In answer to your specific questions:
1/ It's implementation- or platform-specific, and it doesn't matter in this case. If your new's were failing you'd get an exception or null return, not a dodgy pointer.
2/ It's not the case: see (1).
3/ See above for some possibilities and things to try.
Following addition of your screenshot:
You do realize that the error message says "Access violation reading ..."?
That means it's not complaining about writing to pHDVideo->VideoData[iFrame][3*iPixel+2] but reading from this->VideoData[iFrame][3*iPixelIndex+2].
iPixelIndex is set to 25458, so can you confirm that this->VideoData[iFrame][76376] exists? I can't see from your screenshot how this->VideoData is allocated and populated.
How are you accessing the allocated memory? Does it always die on the same statement? It looks very much like you're running off the end of either the one dimensional array of pointers, or the one of the big blocks of chars that it's pointing to. As you say, the memset pretty much proves that the memory was allocated correctly. The total amount of memory you're allocating is around 0x9450C00 bytes, so the address you quoted is off the end of allocated memory if it was allocated continguously.
Your screenshot appears to show that iPixel is in range, but it doesn't show what the value of iFrame was. Is it outside the range 0-99?
Update: The bug isn't in allocating the memory, it's in your conversion from HD to SD coordinates.

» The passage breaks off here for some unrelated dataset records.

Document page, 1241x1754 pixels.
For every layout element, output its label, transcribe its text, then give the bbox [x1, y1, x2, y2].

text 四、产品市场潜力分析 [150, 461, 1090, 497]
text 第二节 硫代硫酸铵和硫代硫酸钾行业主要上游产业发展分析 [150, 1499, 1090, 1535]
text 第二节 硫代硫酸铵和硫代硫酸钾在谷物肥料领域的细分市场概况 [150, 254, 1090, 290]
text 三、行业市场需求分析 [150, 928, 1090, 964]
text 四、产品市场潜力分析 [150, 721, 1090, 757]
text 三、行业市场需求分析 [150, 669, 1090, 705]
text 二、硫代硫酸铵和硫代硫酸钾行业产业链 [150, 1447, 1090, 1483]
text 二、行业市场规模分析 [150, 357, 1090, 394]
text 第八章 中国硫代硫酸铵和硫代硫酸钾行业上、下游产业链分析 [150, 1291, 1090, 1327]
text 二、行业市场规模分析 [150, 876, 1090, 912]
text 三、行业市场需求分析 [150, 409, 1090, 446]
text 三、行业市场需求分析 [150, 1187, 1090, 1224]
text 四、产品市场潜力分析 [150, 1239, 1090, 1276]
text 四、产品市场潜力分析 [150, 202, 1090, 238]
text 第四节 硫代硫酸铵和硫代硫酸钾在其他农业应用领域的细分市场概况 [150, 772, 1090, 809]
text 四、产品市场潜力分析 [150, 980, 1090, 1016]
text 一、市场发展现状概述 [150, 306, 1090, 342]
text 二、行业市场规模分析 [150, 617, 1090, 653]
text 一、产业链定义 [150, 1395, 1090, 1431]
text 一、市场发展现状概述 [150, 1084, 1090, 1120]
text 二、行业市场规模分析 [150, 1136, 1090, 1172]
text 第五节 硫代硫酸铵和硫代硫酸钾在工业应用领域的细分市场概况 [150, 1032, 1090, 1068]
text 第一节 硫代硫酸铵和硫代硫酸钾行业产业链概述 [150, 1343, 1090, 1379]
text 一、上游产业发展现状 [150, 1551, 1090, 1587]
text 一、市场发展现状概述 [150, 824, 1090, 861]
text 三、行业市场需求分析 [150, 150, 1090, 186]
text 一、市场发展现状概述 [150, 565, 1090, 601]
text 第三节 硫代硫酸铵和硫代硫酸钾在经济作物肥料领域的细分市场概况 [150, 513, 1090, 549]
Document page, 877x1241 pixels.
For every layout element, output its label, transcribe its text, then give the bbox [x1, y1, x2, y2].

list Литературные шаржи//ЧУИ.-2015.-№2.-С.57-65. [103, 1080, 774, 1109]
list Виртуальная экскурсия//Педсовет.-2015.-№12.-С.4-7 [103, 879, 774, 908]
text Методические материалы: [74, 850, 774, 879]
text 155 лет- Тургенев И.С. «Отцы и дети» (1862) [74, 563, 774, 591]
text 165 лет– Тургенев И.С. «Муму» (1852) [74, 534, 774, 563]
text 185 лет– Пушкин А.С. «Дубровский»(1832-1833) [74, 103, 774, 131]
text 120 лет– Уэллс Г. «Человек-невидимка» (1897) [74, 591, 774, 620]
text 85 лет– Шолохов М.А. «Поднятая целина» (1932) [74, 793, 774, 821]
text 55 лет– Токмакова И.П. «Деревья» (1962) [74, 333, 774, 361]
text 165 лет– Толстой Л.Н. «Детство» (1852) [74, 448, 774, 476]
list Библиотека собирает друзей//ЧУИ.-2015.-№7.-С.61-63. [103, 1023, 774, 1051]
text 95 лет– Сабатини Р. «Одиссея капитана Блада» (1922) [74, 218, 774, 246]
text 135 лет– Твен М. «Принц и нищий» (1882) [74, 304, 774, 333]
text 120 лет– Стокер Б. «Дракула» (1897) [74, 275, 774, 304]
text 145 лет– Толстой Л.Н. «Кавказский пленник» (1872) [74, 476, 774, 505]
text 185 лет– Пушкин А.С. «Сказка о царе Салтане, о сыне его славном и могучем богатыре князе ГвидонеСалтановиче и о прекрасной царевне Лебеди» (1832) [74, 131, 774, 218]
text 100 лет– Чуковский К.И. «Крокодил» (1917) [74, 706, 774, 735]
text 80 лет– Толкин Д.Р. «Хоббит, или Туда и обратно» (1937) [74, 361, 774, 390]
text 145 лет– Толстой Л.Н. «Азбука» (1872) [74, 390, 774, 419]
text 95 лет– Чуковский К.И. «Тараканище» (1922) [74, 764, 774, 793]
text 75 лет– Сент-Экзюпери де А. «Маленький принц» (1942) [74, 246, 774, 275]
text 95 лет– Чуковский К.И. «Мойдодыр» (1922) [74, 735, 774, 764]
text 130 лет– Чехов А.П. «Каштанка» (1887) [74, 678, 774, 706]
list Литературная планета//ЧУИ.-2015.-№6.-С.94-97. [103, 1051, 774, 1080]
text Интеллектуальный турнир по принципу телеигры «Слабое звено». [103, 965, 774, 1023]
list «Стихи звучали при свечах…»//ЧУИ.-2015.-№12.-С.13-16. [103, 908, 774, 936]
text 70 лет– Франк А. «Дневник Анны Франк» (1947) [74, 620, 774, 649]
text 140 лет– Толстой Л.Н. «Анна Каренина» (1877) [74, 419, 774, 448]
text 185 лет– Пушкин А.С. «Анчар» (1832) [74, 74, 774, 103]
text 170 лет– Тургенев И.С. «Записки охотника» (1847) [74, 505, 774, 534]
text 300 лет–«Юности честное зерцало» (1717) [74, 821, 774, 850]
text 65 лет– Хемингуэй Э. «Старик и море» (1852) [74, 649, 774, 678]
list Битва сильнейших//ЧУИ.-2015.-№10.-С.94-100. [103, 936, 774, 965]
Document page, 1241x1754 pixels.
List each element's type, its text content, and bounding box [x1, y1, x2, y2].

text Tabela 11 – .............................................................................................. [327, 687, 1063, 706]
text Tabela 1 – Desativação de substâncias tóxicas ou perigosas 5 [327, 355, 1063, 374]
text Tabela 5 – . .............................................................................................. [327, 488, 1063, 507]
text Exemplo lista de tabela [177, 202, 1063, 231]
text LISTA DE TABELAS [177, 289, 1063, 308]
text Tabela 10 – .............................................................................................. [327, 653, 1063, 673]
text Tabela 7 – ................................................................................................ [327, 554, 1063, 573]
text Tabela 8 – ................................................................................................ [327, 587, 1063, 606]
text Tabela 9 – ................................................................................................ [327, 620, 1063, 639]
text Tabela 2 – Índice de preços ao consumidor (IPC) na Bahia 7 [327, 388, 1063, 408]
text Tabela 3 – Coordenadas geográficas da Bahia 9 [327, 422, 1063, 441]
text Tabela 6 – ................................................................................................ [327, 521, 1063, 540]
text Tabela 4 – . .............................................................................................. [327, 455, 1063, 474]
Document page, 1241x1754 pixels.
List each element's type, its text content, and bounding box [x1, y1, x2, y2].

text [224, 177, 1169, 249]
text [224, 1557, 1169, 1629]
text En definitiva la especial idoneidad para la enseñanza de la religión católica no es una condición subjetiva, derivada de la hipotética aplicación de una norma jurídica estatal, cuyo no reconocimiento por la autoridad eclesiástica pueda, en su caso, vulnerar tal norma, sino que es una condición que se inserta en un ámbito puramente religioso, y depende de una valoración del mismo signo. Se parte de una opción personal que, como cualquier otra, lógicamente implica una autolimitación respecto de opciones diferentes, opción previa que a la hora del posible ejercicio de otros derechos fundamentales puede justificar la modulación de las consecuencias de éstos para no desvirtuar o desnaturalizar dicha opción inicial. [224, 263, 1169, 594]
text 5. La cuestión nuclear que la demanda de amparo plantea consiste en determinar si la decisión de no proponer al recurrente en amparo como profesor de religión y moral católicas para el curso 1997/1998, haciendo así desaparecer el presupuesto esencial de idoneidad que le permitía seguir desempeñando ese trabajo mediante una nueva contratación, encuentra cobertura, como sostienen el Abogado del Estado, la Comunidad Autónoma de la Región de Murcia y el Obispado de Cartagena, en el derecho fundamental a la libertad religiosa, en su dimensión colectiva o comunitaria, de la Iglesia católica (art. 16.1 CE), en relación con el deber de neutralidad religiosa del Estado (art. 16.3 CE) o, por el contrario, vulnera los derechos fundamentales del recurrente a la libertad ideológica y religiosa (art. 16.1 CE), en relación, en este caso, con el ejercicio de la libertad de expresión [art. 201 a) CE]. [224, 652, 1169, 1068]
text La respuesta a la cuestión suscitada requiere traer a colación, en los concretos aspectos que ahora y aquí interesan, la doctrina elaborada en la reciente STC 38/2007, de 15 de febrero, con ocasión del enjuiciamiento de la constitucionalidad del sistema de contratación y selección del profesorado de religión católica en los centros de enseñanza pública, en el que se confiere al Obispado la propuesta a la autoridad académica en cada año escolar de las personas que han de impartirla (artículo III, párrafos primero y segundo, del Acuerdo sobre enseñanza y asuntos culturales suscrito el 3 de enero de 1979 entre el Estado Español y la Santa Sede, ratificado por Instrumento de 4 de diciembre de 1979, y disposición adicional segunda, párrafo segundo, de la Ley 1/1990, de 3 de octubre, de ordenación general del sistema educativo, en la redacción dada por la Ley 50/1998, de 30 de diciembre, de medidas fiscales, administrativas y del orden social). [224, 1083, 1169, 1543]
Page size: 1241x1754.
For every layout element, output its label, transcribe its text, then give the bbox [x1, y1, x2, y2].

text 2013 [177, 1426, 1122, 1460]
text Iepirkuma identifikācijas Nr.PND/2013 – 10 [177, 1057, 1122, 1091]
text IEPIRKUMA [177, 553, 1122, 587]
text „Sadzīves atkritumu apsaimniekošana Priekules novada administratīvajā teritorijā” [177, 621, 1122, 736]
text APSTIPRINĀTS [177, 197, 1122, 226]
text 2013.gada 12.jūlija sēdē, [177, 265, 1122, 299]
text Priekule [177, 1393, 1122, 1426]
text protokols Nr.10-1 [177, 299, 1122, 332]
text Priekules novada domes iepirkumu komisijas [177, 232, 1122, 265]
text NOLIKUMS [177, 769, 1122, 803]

The value you're reading from on the SD buffer is out of range, because it's at coordinates (144,176), which isn't in the range (0,0)-(143,175).
If it is the case that I'm failing to dynamically allocate memory, would it make sense that my code is crashing when attempting to access the array at exactly the same two indicies every time?
No, it wouldn't make sense to me.
If your call to operator new fails, I'd expect it to throw an exception or to return a null pointer (but not to return a non-null pointer to memory that's OK for some indices but not others).
Why are you using floating point math to calculate an integer index?
It looks like you are indexing out of range of the SD image buffer. 25344==SD_WIDTH*SD_HEIGHT, which is less than iPixelIndex, 25458.
Notice that heap allocation (e.g. using new) is efficient when allocating many small objects (that's why it's a Heap). If you're in the business of very large memory allocations, it might be better to use VirtualAlloc and friends.